>>>>
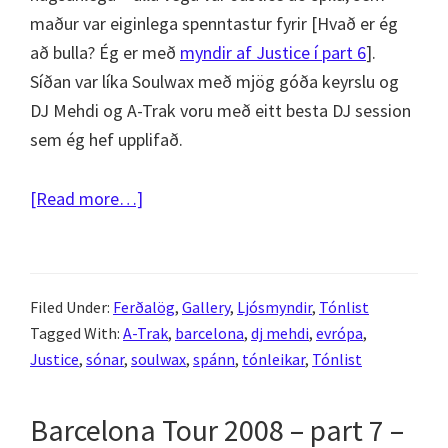
maður var eiginlega spenntastur fyrir [Hvað er ég
að bulla? Ég er með
myndir af Justice í part 6
].
Síðan var líka Soulwax með mjög góða keyrslu og
DJ Mehdi og A-Trak voru með eitt besta DJ session
sem ég hef upplifað.
about
[Read more…]
Barcelona
Tour
2008
Filed Under:
Ferðalög
,
Gallery
,
Ljósmyndir
,
Tónlist
–
Tagged With:
A-Trak
,
barcelona
,
dj mehdi
,
evrópa
,
part
Justice
,
sónar
,
soulwax
,
spánn
,
tónleikar
,
Tónlist
8
–
Barcelona Tour 2008 – part 7 –
Sónar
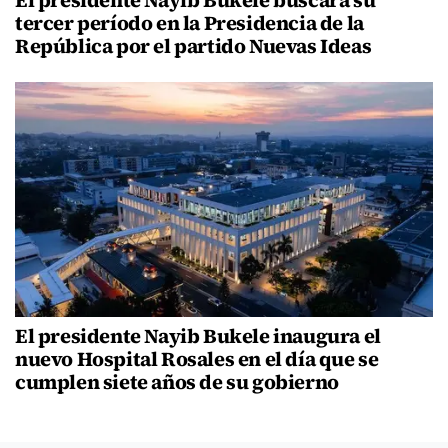
El presidente Nayib Bukele buscará su
tercer período en la Presidencia de la
República por el partido Nuevas Ideas
El presidente Nayib Bukele inaugura el
nuevo Hospital Rosales en el día que se
cumplen siete años de su gobierno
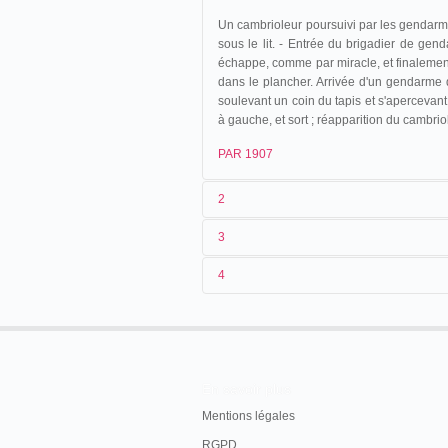
Un cambrioleur poursuivi par les gendarme
sous le lit. - Entrée du brigadier de genda
échappe, comme par miracle, et finalement 
dans le plancher. Arrivée d'un gendarme q
soulevant un coin du tapis et s'apercevant 
à gauche, et sort ; réapparition du cambrio
PAR 1907
2
3
1
Parnaland
367
4
2
n.c.
23/03/1902
France
,
La Ciotat
3
< 23/03/1902
4
France
En savoir plus
Mentions légales
RGPD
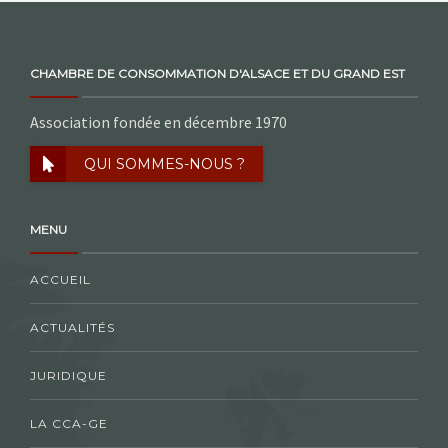
CHAMBRE DE CONSOMMATION D'ALSACE ET DU GRAND EST
Association fondée en décembre 1970
QUI SOMMES-NOUS ?
MENU
ACCUEIL
ACTUALITÉS
JURIDIQUE
LA CCA-GE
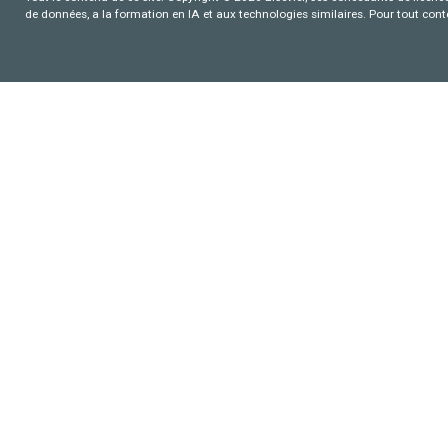
de données, a la formation en IA et aux technologies similaires. Pour tout con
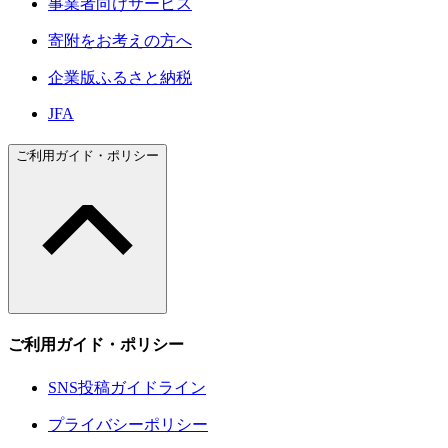
事業者向けサービス
寄附をお考えの方へ
企業版ふるさと納税
JFA
ご利用ガイド・ポリシー
ご利用ガイド・ポリシー
SNS投稿ガイドライン
プライバシーポリシー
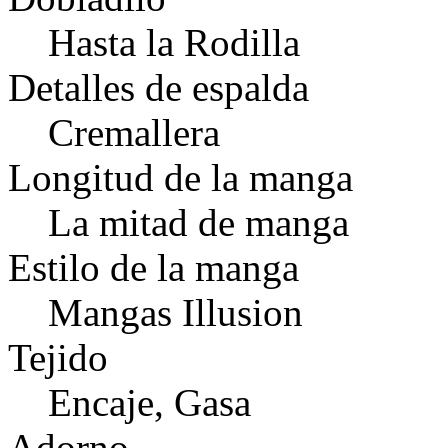
Hasta la Rodilla
Detalles de espalda
Cremallera
Longitud de la manga
La mitad de manga
Estilo de la manga
Mangas Illusion
Tejido
Encaje, Gasa
Adorno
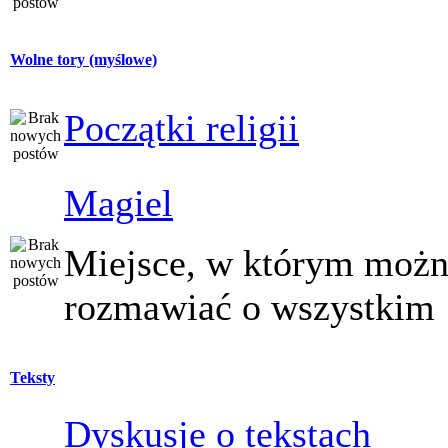
Wolne tory (myślowe)
Początki religii
Magiel
Miejsce, w którym moż
rozmawiać o wszystkim
Teksty
Dyskusje o tekstach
<<<<
◆ TASK ITEM
Render every line of text read from the entries above as a Markdown table with the columns Index and Text, numbering the rows in order and skipping blank lines. Leave the pictures out of your answer.

◆ SOLVED EXERCISE
| Index | Text |
|---|---|
| 1 | maður var eiginlega spenntastur fyrir [Hvað er ég |
| 2 | að bulla? Ég er með |
| 3 | myndir af Justice í part 6 |
| 4 | ]. |
| 5 | Síðan var líka Soulwax með mjög góða keyrslu og |
| 6 | DJ Mehdi og A-Trak voru með eitt besta DJ session |
| 7 | sem ég hef upplifað. |
| 8 | about |
| 9 | [Read more…] |
| 10 | Barcelona |
| 11 | Tour |
| 12 | 2008 |
| 13 | Filed Under: |
| 14 | Ferðalög |
| 15 | , |
| 16 | Gallery |
| 17 | , |
| 18 | Ljósmyndir |
| 19 | , |
| 20 | Tónlist |
| 21 | – |
| 22 | Tagged With: |
| 23 | A-Trak |
| 24 | , |
| 25 | barcelona |
| 26 | , |
| 27 | dj mehdi |
| 28 | , |
| 29 | evrópa |
| 30 | , |
| 31 | part |
| 32 | Justice |
| 33 | , |
| 34 | sónar |
| 35 | , |
| 36 | soulwax |
| 37 | , |
| 38 | spánn |
| 39 | , |
| 40 | tónleikar |
| 41 | , |
| 42 | Tónlist |
| 43 | 8 |
| 44 | – |
| 45 | Barcelona Tour 2008 – part 7 – |
| 46 | Sónar |
| 47 | El presidente Nayib Bukele buscará su |
| 48 | tercer período en la Presidencia de la |
| 49 | República por el partido Nuevas Ideas |
| 50 | El presidente Nayib Bukele inaugura el |
| 51 | nuevo Hospital Rosales en el día que se |
| 52 | cumplen siete años de su gobierno |
| 53 | Un cambrioleur poursuivi par les gendarme |
| 54 | sous le lit. - Entrée du brigadier de genda |
| 55 | échappe, comme par miracle, et finalement  |
| 56 | dans le plancher. Arrivée d'un gendarme q |
| 57 | soulevant un coin du tapis et s'apercevant  |
| 58 | à gauche, et sort ; réapparition du cambrio |
| 59 | PAR 1907 |
| 60 | 2 |
| 61 | 3 |
| 62 | 1 |
| 63 | Parnaland |
| 64 | 367 |
| 65 | 4 |
| 66 | 2 |
| 67 | n.c. |
| 68 | 23/03/1902 |
| 69 | France |
| 70 | , |
| 71 | La Ciotat |
| 72 | 3 |
| 73 | < 23/03/1902 |
| 74 | 4 |
| 75 | France |
| 76 | En savoir plus |
| 77 | Mentions légales |
| 78 | RGPD |
| 79 | CHAMBRE DE CONSOMMATION D'ALSACE ET DU GRAND EST |
| 80 | Association fondée en décembre 1970 |
| 81 | QUI SOMMES-NOUS ? |
| 82 | MENU |
| 83 | ACCUEIL |
| 84 | ACTUALITÉS |
| 85 | JURIDIQUE |
| 86 | LA CCA-GE |
| 87 | de données, a la formation en IA et aux technologies similaires. Pour tout con |
| 88 | 事業者向けサービス |
| 89 | 寄附をお考えの方へ |
| 90 | 企業版ふるさと納税 |
| 91 | JFA |
| 92 | ご利用ガイド・ポリシー |
| 93 | ご利用ガイド・ポリシー |
| 94 | SNS投稿ガイドライン |
| 95 | プライバシーポリシー |
| 96 | Hasta la Rodilla |
| 97 | Detalles de espalda |
| 98 | Cremallera |
| 99 | Longitud de la manga |
| 100 | La mitad de manga |
| 101 | Estilo de la manga |
| 102 | Mangas Illusion |
| 103 | Tejido |
| 104 | Encaje, Gasa |
| 105 | Adorno |
| 106 | Wolne tory (myślowe) |
| 107 | Początki religii |
| 108 | Magiel |
| 109 | Miejsce, w którym moż |
| 110 | rozmawiać o wszystkim |
| 111 | Teksty |
| 112 | Dyskusje o tekstach |